Multithreading with queues - code optimization - h1v3s3c - May-10-2018

Hi all,

I'm quite new to python and yesterday I invested some time in order to tryout the concept of multithreading with queues.

My idea was to come up with a programm which processes line based input from a queue file and processes the data multi-threaded.
I quickly noticed that reading and writing to a file isn't ideal (from a performance point of view). So I decided to load the content from the file into a set. As I also wanted to keep track of which items have been already processed, I tracked those items in another set as well.
I wanted to be able to interupt the program and still keep track of which items have been already processed and which are still sitting in the queue. So I decided to write the content from the sets back to the queue and process file.

So far I'm quite happy with what I got; but after some dryruns with sample data I developed doubts in my approach.

I did some test runs with like 100 lines of queue data... that did quite okay. However after feeding multiple thousands of input lines I noticed that python only was running with one thread and that processing speed degreated over time :(
Also I seem to have screwed the logic of how I pull from the queue in feed into the workers a little bit...

Anyway:
I just uploaded my stuff to github and would be happy if anyone would have a look at it and throw some suggestions for improvements towards me. I'm pretty sure that I made some poor decisions/implementations that experienced python gurus would have avoided right away.

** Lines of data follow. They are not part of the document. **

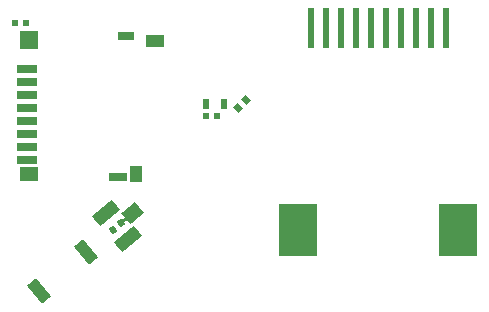
<source format=gbp>
G04 #@! TF.GenerationSoftware,KiCad,Pcbnew,7.0.10*
G04 #@! TF.CreationDate,2024-04-11T11:30:37+02:00*
G04 #@! TF.ProjectId,OtterCastAudioV2,4f747465-7243-4617-9374-417564696f56,rev?*
G04 #@! TF.SameCoordinates,Original*
G04 #@! TF.FileFunction,Paste,Bot*
G04 #@! TF.FilePolarity,Positive*
%FSLAX46Y46*%
G04 Gerber Fmt 4.6, Leading zero omitted, Abs format (unit mm)*
G04 Created by KiCad (PCBNEW 7.0.10) date 2024-04-11 11:30:37*
%MOMM*%
%LPD*%
G01*
G04 APERTURE LIST*
G04 Aperture macros list*
%AMRotRect*
0 Rectangle, with rotation*
0 The origin of the aperture is its center*
0 $1 length*
0 $2 width*
0 $3 Rotation angle, in degrees counterclockwise*
0 Add horizontal line*
21,1,$1,$2,0,0,$3*%
%AMFreePoly0*
4,1,14,0.600000,-0.600000,-0.600000,-0.600000,-0.900000,-0.600001,-0.900000,-0.100000,-1.190000,-0.100000,-1.190001,-0.300000,-1.690000,-0.300000,-1.690000,0.300000,-1.190000,0.300000,-1.190000,0.100000,-0.900000,0.100000,-0.900000,0.600000,0.600000,0.600000,0.600000,-0.600000,0.600000,-0.600000,$1*%
G04 Aperture macros list end*
%ADD10RotRect,1.000000X2.000000X220.000000*%
%ADD11RotRect,0.500000X0.600000X220.000000*%
%ADD12FreePoly0,40.000000*%
%ADD13RotRect,1.100000X2.200000X310.000000*%
%ADD14RotRect,1.000000X2.000000X40.000000*%
%ADD15R,0.500000X0.600000*%
%ADD16RotRect,0.500000X0.600000X225.000000*%
%ADD17R,0.600000X0.900000*%
%ADD18R,1.750000X0.700000*%
%ADD19R,1.000000X1.450000*%
%ADD20R,1.550000X1.000000*%
%ADD21R,1.500000X0.800000*%
%ADD22R,1.400000X0.800000*%
%ADD23R,1.500000X1.300000*%
%ADD24R,1.500000X1.500000*%
%ADD25R,0.600000X3.500000*%
%ADD26R,3.280000X4.500000*%
G04 APERTURE END LIST*
D10*
X85441716Y-112078752D03*
D11*
X87678565Y-110201812D03*
D12*
X89501751Y-108671978D03*
D13*
X87114225Y-108782510D03*
X88978309Y-111004039D03*
D14*
X81458284Y-115421248D03*
D15*
X96520000Y-100600000D03*
X95580000Y-100600000D03*
D16*
X98932340Y-99217660D03*
X98267660Y-99882340D03*
D17*
X97100000Y-99600000D03*
X95600000Y-99600000D03*
D18*
X80450000Y-96625000D03*
X80450000Y-97725000D03*
X80450000Y-98825000D03*
X80450000Y-99925000D03*
X80450000Y-101025000D03*
X80450000Y-102125000D03*
X80450000Y-103225000D03*
X80450000Y-104325000D03*
D19*
X89675000Y-105450000D03*
D20*
X91250000Y-94225000D03*
D21*
X88175000Y-105775000D03*
D22*
X88825000Y-93825000D03*
D23*
X80575000Y-105525000D03*
D24*
X80575000Y-94175000D03*
D15*
X79380000Y-92700000D03*
X80320000Y-92700000D03*
D25*
X113375000Y-93100000D03*
X112105000Y-93100000D03*
X110835000Y-93100000D03*
X109565000Y-93100000D03*
X108295000Y-93100000D03*
X107025000Y-93100000D03*
X115915000Y-93100000D03*
X114645000Y-93100000D03*
X105755000Y-93100000D03*
X104485000Y-93100000D03*
D26*
X103400000Y-110250000D03*
X116950000Y-110250000D03*
M02*

</source>
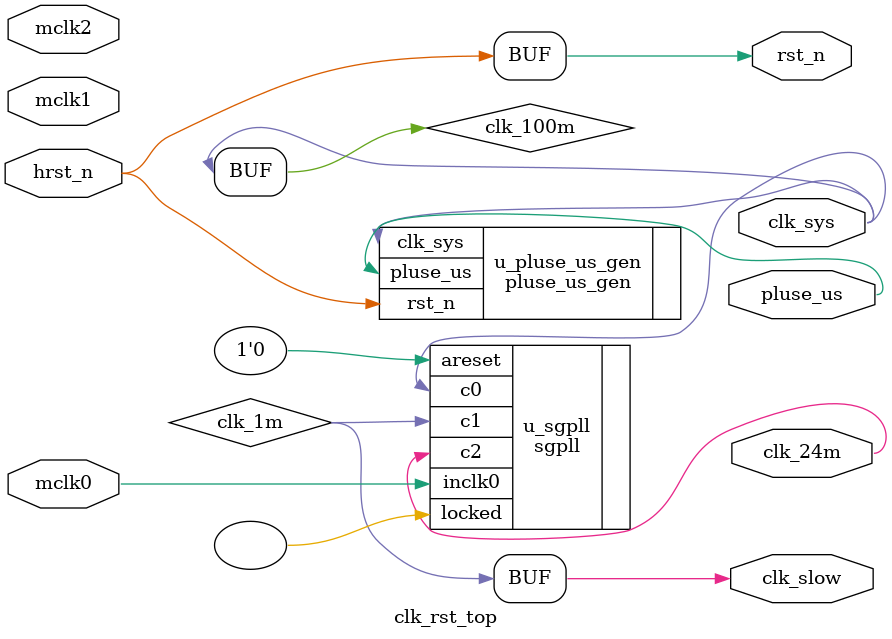
<source format=v>


module clk_rst_top(
hrst_n,
mclk0,
mclk1,
mclk2,
clk_sys,
clk_slow,
clk_24m,
pluse_us,
rst_n
);
input hrst_n;
input mclk0;
input mclk1;
input mclk2;
output clk_sys;
output clk_slow;
output clk_24m;
output pluse_us;
output rst_n;
//---------------------------------
//---------------------------------

wire rst_n;
assign rst_n = hrst_n;

wire clk_100m;
wire clk_1m;
wire clk_24m;
`ifndef SIM
sgpll u_sgpll(
.areset(1'b0),
.inclk0(mclk0),
.c0(clk_100m),
.c1(clk_1m),
.c2(clk_24m),
.locked()
);
`else
assign clk_100m = mclk1;
assign clk_1m = mclk2;
`endif

wire clk_sys;
assign clk_sys = clk_100m;
wire clk_slow;
assign clk_slow = clk_1m;


//----------- gen pluse 1us at cly_sys zone-------
pluse_us_gen u_pluse_us_gen(
.pluse_us(pluse_us),
.clk_sys(clk_sys),
.rst_n(rst_n)
);


endmodule

</source>
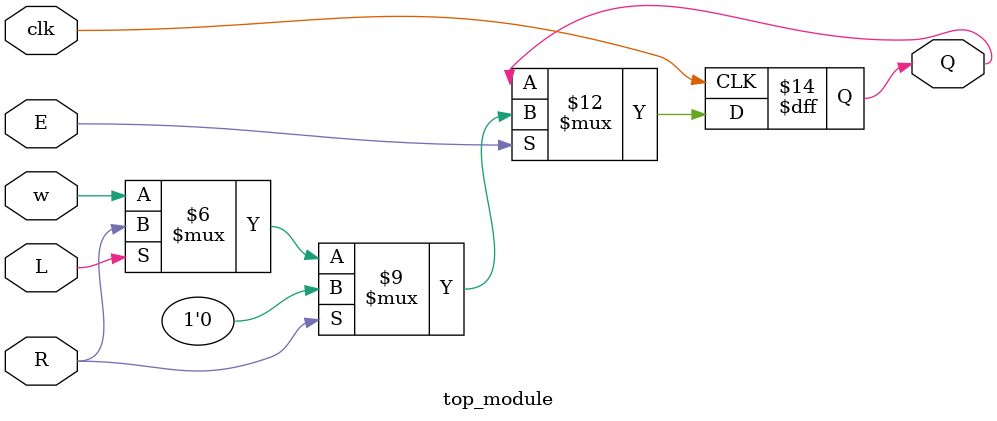
<source format=sv>
module top_module (
	input clk,
	input w,
	input R,
	input E,
	input L,
	output reg Q
);

always @(posedge clk) begin
	if (E == 0) begin
		// Q is held in its current state
	end else begin
                if (R == 1) begin
                        Q <= 0;
                end else if (L == 1) begin
                        Q <= R;
                end else begin
                        Q <= w;
                end
        end
end

endmodule

</source>
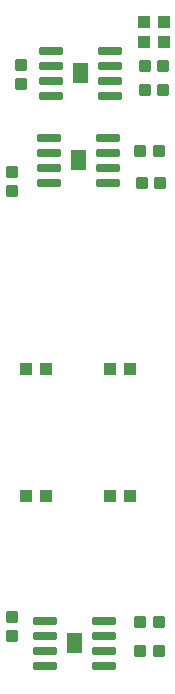
<source format=gbr>
%TF.GenerationSoftware,Altium Limited,Altium Designer,20.0.13 (296)*%
G04 Layer_Color=8421504*
%FSLAX45Y45*%
%MOMM*%
%TF.FileFunction,Paste,Top*%
%TF.Part,Single*%
G01*
G75*
%TA.AperFunction,SMDPad,CuDef*%
%ADD10R,1.10000X1.00000*%
G04:AMPARAMS|DCode=12|XSize=1.97mm|YSize=0.6mm|CornerRadius=0.075mm|HoleSize=0mm|Usage=FLASHONLY|Rotation=0.000|XOffset=0mm|YOffset=0mm|HoleType=Round|Shape=RoundedRectangle|*
%AMROUNDEDRECTD12*
21,1,1.97000,0.45000,0,0,0.0*
21,1,1.82000,0.60000,0,0,0.0*
1,1,0.15000,0.91000,-0.22500*
1,1,0.15000,-0.91000,-0.22500*
1,1,0.15000,-0.91000,0.22500*
1,1,0.15000,0.91000,0.22500*
%
%ADD12ROUNDEDRECTD12*%
G04:AMPARAMS|DCode=13|XSize=0.94mm|YSize=1.02mm|CornerRadius=0.094mm|HoleSize=0mm|Usage=FLASHONLY|Rotation=0.000|XOffset=0mm|YOffset=0mm|HoleType=Round|Shape=RoundedRectangle|*
%AMROUNDEDRECTD13*
21,1,0.94000,0.83200,0,0,0.0*
21,1,0.75200,1.02000,0,0,0.0*
1,1,0.18800,0.37600,-0.41600*
1,1,0.18800,-0.37600,-0.41600*
1,1,0.18800,-0.37600,0.41600*
1,1,0.18800,0.37600,0.41600*
%
%ADD13ROUNDEDRECTD13*%
G04:AMPARAMS|DCode=14|XSize=0.94mm|YSize=1.02mm|CornerRadius=0.094mm|HoleSize=0mm|Usage=FLASHONLY|Rotation=90.000|XOffset=0mm|YOffset=0mm|HoleType=Round|Shape=RoundedRectangle|*
%AMROUNDEDRECTD14*
21,1,0.94000,0.83200,0,0,90.0*
21,1,0.75200,1.02000,0,0,90.0*
1,1,0.18800,0.41600,0.37600*
1,1,0.18800,0.41600,-0.37600*
1,1,0.18800,-0.41600,-0.37600*
1,1,0.18800,-0.41600,0.37600*
%
%ADD14ROUNDEDRECTD14*%
G36*
X14644099Y6801400D02*
X14515100D01*
Y6965400D01*
X14644099D01*
Y6801400D01*
D02*
G37*
G36*
X14675697Y10890800D02*
X14546698D01*
Y11054800D01*
X14675697D01*
Y10890800D01*
D02*
G37*
G36*
X14694901Y11627400D02*
X14565900D01*
Y11791400D01*
X14694901D01*
Y11627400D01*
D02*
G37*
D10*
X15337698Y11976100D02*
D03*
X15167702D02*
D03*
X15337698Y12141200D02*
D03*
X15167702D02*
D03*
X15045599Y9207500D02*
D03*
X14875601D02*
D03*
X15045599Y8128000D02*
D03*
X14875601D02*
D03*
X14334399Y9207500D02*
D03*
X14164401D02*
D03*
X14334399Y8128000D02*
D03*
X14164401D02*
D03*
D12*
X14877898Y11899900D02*
D03*
Y11772900D02*
D03*
Y11645900D02*
D03*
Y11518900D02*
D03*
X14382903D02*
D03*
Y11645900D02*
D03*
Y11772900D02*
D03*
Y11899900D02*
D03*
X14827103Y7073900D02*
D03*
Y6946900D02*
D03*
Y6819900D02*
D03*
Y6692900D02*
D03*
X14332108D02*
D03*
Y6819900D02*
D03*
Y6946900D02*
D03*
Y7073900D02*
D03*
X14858694Y11163300D02*
D03*
Y11036300D02*
D03*
Y10909300D02*
D03*
Y10782300D02*
D03*
X14363699D02*
D03*
Y10909300D02*
D03*
Y11036300D02*
D03*
Y11163300D02*
D03*
D13*
X15173701Y11772900D02*
D03*
X15331699D02*
D03*
X15173701Y11569700D02*
D03*
X15331699D02*
D03*
X15135600Y7061200D02*
D03*
X15293599D02*
D03*
X15135600Y6819900D02*
D03*
X15293599D02*
D03*
X15148302Y10782300D02*
D03*
X15306299D02*
D03*
X15135600Y11049000D02*
D03*
X15293599D02*
D03*
D14*
X14122400Y11617701D02*
D03*
Y11775699D02*
D03*
X14046201Y7102099D02*
D03*
Y6944101D02*
D03*
Y10713202D02*
D03*
Y10871200D02*
D03*
%TF.MD5,47ed227fbb60b23513fde5ee8e66bce0*%
M02*

</source>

https://github.com/h1v3s3c/multithread-queue/

Side note:
You might want to modify the do_action method. Currently I just tell my workers to connect to my local webservice (127.0.0.1) and do a simple HEAD request.

Cheers!


RE: Multithreading with queues - code optimization - ThiefOfTime - May-10-2018

The main problem is that you are writing in the queue file with all 8 threads. The GIL locks up the file while one thread is working on it and so all others are paused. Threads in python are not like threads in other programming languages.
Why do you write everything into the file and not using queues for handling the tasks given by spider.py?
If you pass the new targets to the main.py in a different manner, you should consider using multiprocessing to speed things up :)